Reflections on the impact of lack of social interaction due to school closures
By Dr Francesca Sawer
How does lack of social interaction from not going to school affect children’s mental health?
Clinically we are seeing increasing reports of anxiety in children as a result of the pandemic, which includes children presenting with lots of different worries and also being more scared to go outside. This reduces opportunities to be social and in some situations may make children fearful of interacting with others. Younger children are also missing out on the typical social opportunities to develop their social interaction skills.
Social interaction, for many children, is a protective factor and something which supports positive well-being, so many children are both managing the stress of all the changes in their life as a result of lockdown and school closures, in addition to loosing their coping strategies.
CoSpace which is a study run by the University of Oxford in partnership with University College London and University of Leicester found that even after lockdown restrictions were eased in the summer, parents reported that up to 82-89% of secondary school age children were not having any in person contact with friends.
We also know that there has been an increase in children communicating via social media and gaming. In some ways this can allow children to communicate with more people and is useful for facilitating social interactions, however the quality of interactions is likely to have changed.
Children that struggled with social interaction or anxiety before lockdown may have initially benefited from reduced social interaction, however we know that this can then have an impact later on when they need to return to school and is likely to result in later anxiety and at worse, possible school refusal.
What can parents do to support their children and improve their social interaction?
I think it’s important that we do not forget how much parents are managing at this time, so getting through each day is still a big achievement. We can start by focusing on the basics and encouraging as many healthy habits as possible, which will in turn promote children’s wellbeing. This might include setting boundaries around using devices and gaming in order to encourage good sleep opportunities. Parents can support regular bed and wake time and encourage some form of exercise each day.

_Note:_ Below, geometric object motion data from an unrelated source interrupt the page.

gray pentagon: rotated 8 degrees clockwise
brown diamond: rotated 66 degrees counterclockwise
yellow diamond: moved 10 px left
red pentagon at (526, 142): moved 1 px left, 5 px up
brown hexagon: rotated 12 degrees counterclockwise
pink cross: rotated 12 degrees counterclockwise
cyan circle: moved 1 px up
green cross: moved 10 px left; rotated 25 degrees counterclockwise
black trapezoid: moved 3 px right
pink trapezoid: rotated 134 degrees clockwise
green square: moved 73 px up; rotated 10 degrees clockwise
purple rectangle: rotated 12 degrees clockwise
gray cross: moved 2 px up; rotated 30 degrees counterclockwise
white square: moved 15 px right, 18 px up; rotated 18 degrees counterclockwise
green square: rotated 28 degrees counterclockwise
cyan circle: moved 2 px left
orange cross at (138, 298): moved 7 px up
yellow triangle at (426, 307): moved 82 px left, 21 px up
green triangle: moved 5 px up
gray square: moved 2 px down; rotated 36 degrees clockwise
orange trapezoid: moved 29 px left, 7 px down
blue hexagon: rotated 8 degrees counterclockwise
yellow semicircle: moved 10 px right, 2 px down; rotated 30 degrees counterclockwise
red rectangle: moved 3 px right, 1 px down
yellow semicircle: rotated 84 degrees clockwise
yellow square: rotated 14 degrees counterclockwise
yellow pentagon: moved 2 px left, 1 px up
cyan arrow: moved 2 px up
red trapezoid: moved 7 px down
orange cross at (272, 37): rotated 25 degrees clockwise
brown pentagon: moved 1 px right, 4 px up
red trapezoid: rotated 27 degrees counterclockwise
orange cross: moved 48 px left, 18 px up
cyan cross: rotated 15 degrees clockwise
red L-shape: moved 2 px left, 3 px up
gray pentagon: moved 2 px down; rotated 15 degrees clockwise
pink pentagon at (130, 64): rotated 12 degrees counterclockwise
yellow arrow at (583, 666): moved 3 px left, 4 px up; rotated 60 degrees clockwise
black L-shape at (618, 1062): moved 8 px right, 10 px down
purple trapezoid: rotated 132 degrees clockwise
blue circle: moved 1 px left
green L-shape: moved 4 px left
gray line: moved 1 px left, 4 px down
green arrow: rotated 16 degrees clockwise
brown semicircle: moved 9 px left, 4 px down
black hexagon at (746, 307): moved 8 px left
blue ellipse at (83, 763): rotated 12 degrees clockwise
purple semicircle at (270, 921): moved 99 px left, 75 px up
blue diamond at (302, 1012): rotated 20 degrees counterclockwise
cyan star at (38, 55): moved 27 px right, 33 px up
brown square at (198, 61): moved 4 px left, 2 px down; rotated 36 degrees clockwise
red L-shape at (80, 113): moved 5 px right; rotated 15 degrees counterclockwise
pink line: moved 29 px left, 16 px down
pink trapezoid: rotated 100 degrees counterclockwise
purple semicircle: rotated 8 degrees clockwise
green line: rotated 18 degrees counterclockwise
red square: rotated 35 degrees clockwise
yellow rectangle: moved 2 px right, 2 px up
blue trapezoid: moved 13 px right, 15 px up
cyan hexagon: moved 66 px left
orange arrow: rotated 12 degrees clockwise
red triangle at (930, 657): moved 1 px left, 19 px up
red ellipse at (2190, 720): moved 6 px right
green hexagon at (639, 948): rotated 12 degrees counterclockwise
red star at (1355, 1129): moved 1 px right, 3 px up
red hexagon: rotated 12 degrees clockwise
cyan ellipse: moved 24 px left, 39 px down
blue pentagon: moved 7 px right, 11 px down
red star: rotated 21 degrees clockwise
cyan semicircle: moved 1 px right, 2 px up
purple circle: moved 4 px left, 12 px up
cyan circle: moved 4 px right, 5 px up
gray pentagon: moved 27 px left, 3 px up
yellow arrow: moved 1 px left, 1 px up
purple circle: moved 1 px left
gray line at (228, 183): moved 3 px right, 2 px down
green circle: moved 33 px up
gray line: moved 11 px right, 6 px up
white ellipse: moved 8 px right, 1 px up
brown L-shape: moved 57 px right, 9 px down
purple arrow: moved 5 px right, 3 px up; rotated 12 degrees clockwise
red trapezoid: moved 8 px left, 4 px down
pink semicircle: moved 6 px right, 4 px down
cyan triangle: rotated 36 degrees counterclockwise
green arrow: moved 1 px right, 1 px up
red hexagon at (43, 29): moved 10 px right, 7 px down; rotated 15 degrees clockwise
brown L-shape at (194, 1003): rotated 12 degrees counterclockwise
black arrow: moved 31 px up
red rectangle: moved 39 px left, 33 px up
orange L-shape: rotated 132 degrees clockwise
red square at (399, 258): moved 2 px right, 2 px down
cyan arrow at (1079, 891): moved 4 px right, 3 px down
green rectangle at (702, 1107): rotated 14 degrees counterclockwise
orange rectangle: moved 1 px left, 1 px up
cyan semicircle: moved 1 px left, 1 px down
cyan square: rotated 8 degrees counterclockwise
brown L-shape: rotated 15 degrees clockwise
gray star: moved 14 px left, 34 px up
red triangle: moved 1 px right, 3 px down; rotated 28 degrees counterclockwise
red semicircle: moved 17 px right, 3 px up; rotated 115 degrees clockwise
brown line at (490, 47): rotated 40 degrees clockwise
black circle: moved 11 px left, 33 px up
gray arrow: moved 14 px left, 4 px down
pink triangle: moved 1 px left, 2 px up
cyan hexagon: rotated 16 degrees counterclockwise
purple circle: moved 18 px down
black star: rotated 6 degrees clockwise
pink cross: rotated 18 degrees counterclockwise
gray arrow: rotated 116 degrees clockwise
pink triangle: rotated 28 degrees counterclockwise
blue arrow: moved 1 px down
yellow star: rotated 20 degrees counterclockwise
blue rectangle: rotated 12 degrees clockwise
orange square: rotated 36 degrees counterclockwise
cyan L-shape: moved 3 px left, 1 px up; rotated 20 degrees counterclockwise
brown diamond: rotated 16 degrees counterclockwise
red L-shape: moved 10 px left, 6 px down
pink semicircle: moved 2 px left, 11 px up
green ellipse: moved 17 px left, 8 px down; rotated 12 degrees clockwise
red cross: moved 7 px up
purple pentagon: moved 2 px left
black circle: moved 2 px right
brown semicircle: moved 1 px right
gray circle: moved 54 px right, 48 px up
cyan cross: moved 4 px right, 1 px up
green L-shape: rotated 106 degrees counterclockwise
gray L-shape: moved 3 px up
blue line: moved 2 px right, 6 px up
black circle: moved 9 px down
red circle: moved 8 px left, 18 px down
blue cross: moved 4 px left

The evidence is suggesting that teenagers in particular are preferring interaction via social media and gaming during this time, however this is unlikely to be meeting all the benefits that we get from typical social interaction, so communication via the phone or video should be encouraged where possible. Children learn from those around them, so parents should can be modelling healthy interactions too. They should let their children see them picking up the phone to talk with friends and encourage family conversations, however small. They should try to directly talk with children rather than texting them to come for dinner.
Social interaction within the family shouldn’t be overlooked. For example games nights as a family which encourage turn taking and reinforce the importance of shared interaction.
Other little things could include sending their teenagers to the shops so that they at least have an interaction with the shop assistants.
With younger children parents should try to resist screens and TV and promote exploratory play and turn taking. When TV is used this should be sensory and communication focused.